Adam Strange (the human defender of Rann) tried to save the Earth heroes from Luthor’s collapsing space rift by teleporting them away using Zeta-Beam technology. There was an accident, a refraction of the Zeta-Beam with the spatial and temporal distortions, that scattered the heroes through space and time. Most arrived back on Earth with strange injuries (Hawkgirl was turned into a giant), but Supergirl was catapulted a thousand years into the future. Starfire (Princess Koriand’r of Tamaran or Kory for short), Animal Man (Buddy Baker of Earth) and Adam Strange were less fortunate.

Pursued by Devilance the Puruser

Kory, Adam, and Buddy managed to get to a small Thanagarian ship, little more than a life boat, but they were in unknown space and their craft was damaged. They set down on a beautiful alien world to allow Adam Strange to make repairs – a compromise made even harder as Strange had lost his eyes in the accident. Kory enjoyed the beauty of her temporary home, but she recognised the world from ancient myths. On this world the passage of time was determined by the position of the sun in the sky – as the sun set time slowed down until it stopped entirely during the planet’s night (52 Week 5, 6 June 2006). Despite their plight neither Kory nor Buddy were too concerned as their minds had been befuddled by local fruit which, unknown to them, was narcotic.

Dataset items:

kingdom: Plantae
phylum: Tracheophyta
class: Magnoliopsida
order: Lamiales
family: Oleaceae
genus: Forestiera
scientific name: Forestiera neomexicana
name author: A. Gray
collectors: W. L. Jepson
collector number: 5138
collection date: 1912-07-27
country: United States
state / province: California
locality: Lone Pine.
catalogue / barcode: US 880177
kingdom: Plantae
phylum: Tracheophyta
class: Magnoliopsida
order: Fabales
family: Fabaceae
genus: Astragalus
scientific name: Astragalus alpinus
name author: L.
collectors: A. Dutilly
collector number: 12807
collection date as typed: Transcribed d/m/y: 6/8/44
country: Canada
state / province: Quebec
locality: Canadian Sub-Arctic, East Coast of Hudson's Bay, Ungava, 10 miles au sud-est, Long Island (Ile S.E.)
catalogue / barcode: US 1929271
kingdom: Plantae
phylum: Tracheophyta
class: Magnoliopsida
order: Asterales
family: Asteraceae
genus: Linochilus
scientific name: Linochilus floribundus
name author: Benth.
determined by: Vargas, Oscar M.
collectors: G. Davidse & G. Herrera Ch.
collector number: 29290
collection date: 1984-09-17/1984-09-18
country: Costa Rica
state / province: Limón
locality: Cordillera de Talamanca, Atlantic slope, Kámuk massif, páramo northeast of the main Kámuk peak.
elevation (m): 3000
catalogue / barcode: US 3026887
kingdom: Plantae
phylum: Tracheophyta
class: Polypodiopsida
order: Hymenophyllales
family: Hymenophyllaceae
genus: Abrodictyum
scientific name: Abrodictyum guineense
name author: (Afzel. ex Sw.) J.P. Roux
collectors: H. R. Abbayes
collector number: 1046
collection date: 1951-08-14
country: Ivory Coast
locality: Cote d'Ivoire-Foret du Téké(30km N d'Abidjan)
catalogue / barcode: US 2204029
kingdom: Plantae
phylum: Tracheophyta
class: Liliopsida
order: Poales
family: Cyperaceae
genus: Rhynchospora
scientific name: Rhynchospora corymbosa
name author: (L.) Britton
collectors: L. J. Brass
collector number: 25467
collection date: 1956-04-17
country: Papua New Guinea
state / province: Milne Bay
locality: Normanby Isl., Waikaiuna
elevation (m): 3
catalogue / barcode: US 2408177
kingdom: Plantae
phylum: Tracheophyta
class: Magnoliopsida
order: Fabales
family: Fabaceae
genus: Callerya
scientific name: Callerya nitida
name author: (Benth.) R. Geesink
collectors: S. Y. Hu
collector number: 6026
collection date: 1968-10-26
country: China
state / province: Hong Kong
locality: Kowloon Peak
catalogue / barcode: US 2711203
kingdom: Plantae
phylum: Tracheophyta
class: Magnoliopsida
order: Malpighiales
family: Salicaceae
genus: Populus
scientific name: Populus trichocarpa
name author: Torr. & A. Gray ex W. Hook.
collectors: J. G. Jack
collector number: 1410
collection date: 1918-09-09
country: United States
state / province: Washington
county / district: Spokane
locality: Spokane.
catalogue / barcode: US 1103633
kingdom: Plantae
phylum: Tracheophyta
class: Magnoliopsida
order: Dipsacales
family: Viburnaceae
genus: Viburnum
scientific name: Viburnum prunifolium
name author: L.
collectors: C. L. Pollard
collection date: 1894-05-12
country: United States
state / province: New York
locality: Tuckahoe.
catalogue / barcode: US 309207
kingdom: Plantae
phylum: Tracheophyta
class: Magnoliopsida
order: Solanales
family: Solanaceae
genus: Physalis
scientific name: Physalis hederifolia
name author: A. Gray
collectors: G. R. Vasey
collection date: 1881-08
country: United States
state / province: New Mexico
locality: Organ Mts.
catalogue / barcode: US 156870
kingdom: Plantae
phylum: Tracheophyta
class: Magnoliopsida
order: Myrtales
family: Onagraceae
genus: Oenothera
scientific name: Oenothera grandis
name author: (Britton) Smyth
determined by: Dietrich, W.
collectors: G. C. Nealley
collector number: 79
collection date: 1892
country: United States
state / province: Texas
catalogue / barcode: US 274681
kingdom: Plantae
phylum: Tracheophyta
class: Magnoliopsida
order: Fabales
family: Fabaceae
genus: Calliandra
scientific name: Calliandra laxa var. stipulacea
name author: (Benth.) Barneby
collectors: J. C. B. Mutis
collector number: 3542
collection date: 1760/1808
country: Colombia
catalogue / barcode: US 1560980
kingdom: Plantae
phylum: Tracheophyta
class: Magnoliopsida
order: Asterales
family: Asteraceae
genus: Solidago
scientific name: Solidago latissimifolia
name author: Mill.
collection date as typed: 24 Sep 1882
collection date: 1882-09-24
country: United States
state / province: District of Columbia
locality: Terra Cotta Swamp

## TASK
Summarize the comic story passage in two sentences. The records are not needed for anything here.

## OUTPUT BELOW
Adam Strange's attempt to teleport Earth heroes away from Luthor's collapsing space rift with the Zeta-Beam went wrong and scattered them through space and time, sending Supergirl a thousand years into the future. Kory, Adam, and Buddy reached a damaged Thanagarian ship and set down on an alien world for repairs, where time slowed as the sun set and stopped entirely at night, while Kory and Buddy were befuddled by narcotic local fruit.